__WHAT TO PRODUCE__: Rewrite everything from the start of the data down to the line containing "cancer, Kent cigarettes", both ends included, as a Markdown table with the columns Row and Line. Put each line and its row number in its own row, and leave out any blank lines.
BEGIN
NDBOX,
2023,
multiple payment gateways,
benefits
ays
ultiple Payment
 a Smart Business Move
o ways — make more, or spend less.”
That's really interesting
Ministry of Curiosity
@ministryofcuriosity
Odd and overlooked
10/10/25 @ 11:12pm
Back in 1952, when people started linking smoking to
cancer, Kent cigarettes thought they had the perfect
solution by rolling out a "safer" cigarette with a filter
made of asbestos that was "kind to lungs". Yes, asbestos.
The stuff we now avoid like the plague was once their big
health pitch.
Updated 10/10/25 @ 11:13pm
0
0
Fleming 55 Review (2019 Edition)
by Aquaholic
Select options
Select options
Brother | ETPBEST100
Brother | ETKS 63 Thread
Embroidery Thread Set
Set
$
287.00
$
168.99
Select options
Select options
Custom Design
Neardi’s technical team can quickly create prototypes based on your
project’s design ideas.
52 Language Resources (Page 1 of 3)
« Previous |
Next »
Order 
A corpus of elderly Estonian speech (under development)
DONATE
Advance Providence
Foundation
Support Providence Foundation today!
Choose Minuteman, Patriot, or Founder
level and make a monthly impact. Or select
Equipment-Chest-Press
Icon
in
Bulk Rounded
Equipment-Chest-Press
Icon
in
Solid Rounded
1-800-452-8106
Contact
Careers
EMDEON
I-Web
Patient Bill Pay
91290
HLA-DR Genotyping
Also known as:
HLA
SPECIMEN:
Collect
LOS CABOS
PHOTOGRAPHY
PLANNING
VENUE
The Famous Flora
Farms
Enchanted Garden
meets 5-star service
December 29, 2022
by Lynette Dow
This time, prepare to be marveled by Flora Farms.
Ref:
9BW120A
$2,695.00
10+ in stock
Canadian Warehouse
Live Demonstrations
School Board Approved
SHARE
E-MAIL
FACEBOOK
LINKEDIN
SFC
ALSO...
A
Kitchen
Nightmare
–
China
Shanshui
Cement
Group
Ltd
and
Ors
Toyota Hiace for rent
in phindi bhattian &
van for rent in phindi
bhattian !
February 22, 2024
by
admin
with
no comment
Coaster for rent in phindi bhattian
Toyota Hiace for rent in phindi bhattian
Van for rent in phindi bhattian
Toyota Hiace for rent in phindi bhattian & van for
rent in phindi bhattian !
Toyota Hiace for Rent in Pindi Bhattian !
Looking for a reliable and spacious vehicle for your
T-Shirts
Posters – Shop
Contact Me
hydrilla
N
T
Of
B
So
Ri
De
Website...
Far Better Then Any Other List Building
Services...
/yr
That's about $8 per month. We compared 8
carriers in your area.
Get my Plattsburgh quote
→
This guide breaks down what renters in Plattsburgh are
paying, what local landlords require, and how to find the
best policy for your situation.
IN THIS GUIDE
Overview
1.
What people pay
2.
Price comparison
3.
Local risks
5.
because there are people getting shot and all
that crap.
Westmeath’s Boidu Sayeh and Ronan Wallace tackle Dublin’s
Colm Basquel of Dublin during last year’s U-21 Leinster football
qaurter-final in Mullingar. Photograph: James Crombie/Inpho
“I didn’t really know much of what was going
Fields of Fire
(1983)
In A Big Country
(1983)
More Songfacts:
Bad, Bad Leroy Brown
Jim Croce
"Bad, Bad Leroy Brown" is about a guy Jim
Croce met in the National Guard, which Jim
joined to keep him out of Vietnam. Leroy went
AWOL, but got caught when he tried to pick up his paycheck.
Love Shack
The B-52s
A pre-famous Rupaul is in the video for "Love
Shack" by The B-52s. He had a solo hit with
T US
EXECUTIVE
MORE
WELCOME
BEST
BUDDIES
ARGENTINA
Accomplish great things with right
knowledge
END
__EXPECTED ANSWER__:
| Row | Line |
|---|---|
| 1 | NDBOX, |
| 2 | 2023, |
| 3 | multiple payment gateways, |
| 4 | benefits |
| 5 | ays |
| 6 | ultiple Payment |
| 7 |  a Smart Business Move |
| 8 | o ways — make more, or spend less.” |
| 9 | That's really interesting |
| 10 | Ministry of Curiosity |
| 11 | @ministryofcuriosity |
| 12 | Odd and overlooked |
| 13 | 10/10/25 @ 11:12pm |
| 14 | Back in 1952, when people started linking smoking to |
| 15 | cancer, Kent cigarettes thought they had the perfect |